El mundo es un volcán

‘Euroescépticos’ y 'angloescépticos'

No es una novedad que la mayoría de los británicos son euroescépticos y que, si se les preguntase de forma directa en un referéndum si desean seguir formando parte de la Unión Europea, lo más probable es que, a día de hoy, votasen que no. Lo que sí es nuevo es que ese desamor está calando también al otro lado del canal de La Mancha. En el fragor de una crisis que pone en cuestión los dogmas que un día parecieron inmutables, aumenta de manera inexorable el número de europeos que consideran que una UE sin el Reino Unido, lo que se conoce como Brexit o Brixit  (acrónimos de Salida británica),  no sería una catástrofe; incluso que tal vez, solo tal vez, sería deseable. En resumidas cuentas: al euroescepticismo británico se empieza a responder, con la amargura de las pasiones desairadas, con algo que, mientras a alguien se le ocurra algo mejor, cabría llamar angloescepticismo, porque britoescepticismo, aunque más correcto, suena peor.

El conservador David Cameron, no quiere pasar a la historia como el primer ministro que sacó a su país de la UE. Por eso, lo más probable es que la pregunta que se haga en un futuro referéndum –a celebrar quizás entre 2015 y 2020- vaya orientada, no a que se produzca la separación total, sino a que se consagre una relación mejorada, es decir, más distanciada y autónoma, menos estrecha y comprometida, con más atribuciones recuperadas por Londres. Y eso que los lazos están ya tan relajados que, por ejemplo, suponen la exclusión de la moneda única y del espacio Schengen.

La salida de la Unión, por supuesto, sería el fin de Europa tal y como se ha ido construyendo desde hace más de medio siglo porque, si algo ha caracterizado a ese proceso, ha sido la fuerza centrífuga, un impulso hacia el exterior cristalizado en las sucesivas ampliaciones, en sumar y nunca restar. Nacida como un proyecto de integración económica, pero que pretendía alejar de una vez y por todas los fantasmas de la guerra en el Viejo Continente, los seis socios fundadores (entre los que no estaba el Reino Unido, que se integró en 1973) se han convertido en 27. Para ello se han asumido riesgos, como la aceptación en el club de países no lo suficientemente maduros para el ingreso, como Rumanía y Bulgaria, y se han diseñado políticas basadas en teoría en la solidaridad, en que los más ricos debían potenciar la homogeneidad y la convergencia ayudando a los más pobres.

España, recién entrada ahora en el grupo de los contribuyentes netos, se benefició en su día, de forma espectacular, de este respaldo europeo, que consagró la entrada del país en la normalidad democrática y le puso en la senda del progreso económico. Eso caló muy hondo en la población, que pudo palpar los efectos de ese impulso exterior, y que explica que los españoles se encuentren entre los más entusiastas con el proyecto europeo.

__Tarea escrita__:
Enumera todos los países que se mencionan por su nombre en el artículo sobre el euroescepticismo.

__Datos siguientes__:
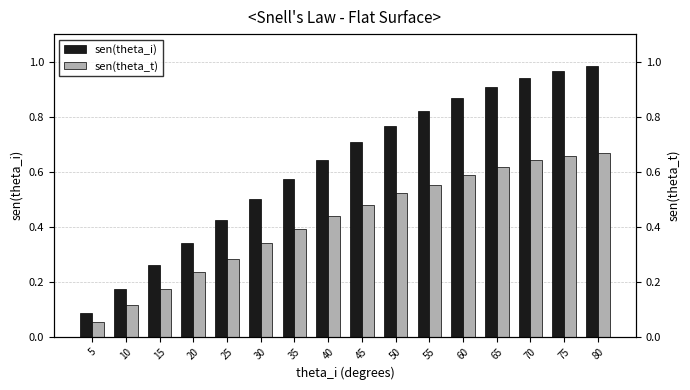

What is the spread (max minus min) of values at 20?

0.1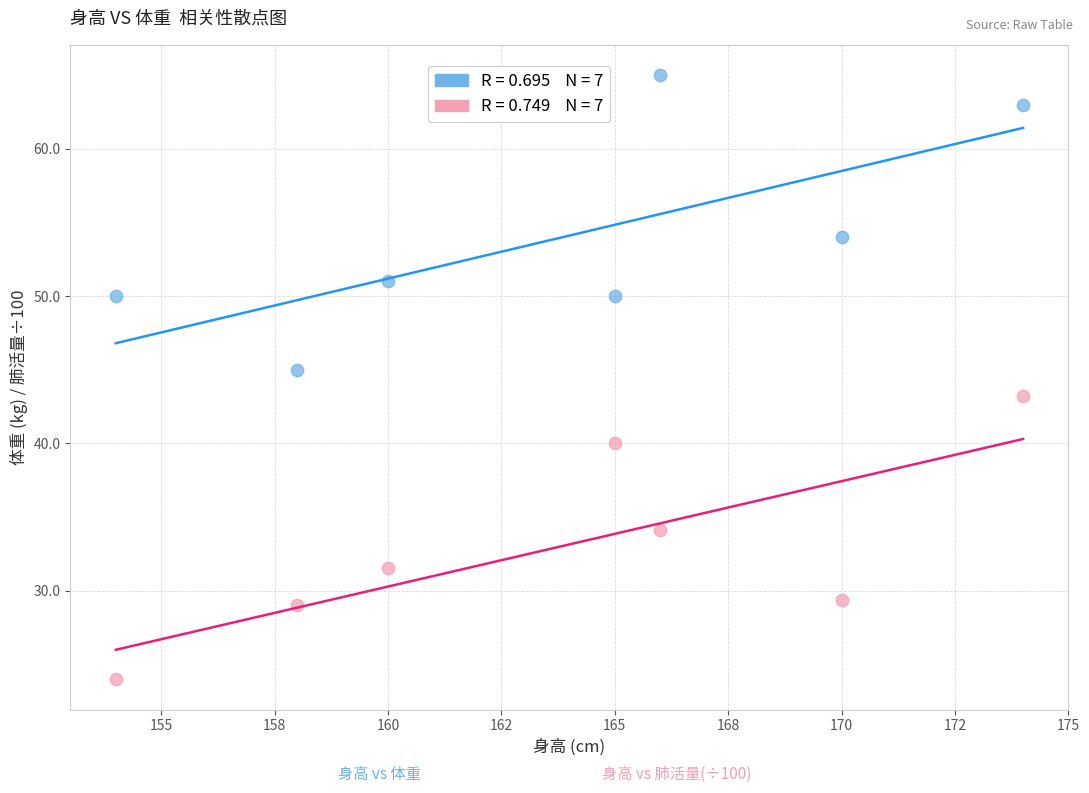

Across all data points, what is the range of X values (max minus min)?

20.0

__Respuesta__:
Reino Unido, Rumanía, Bulgaria y España.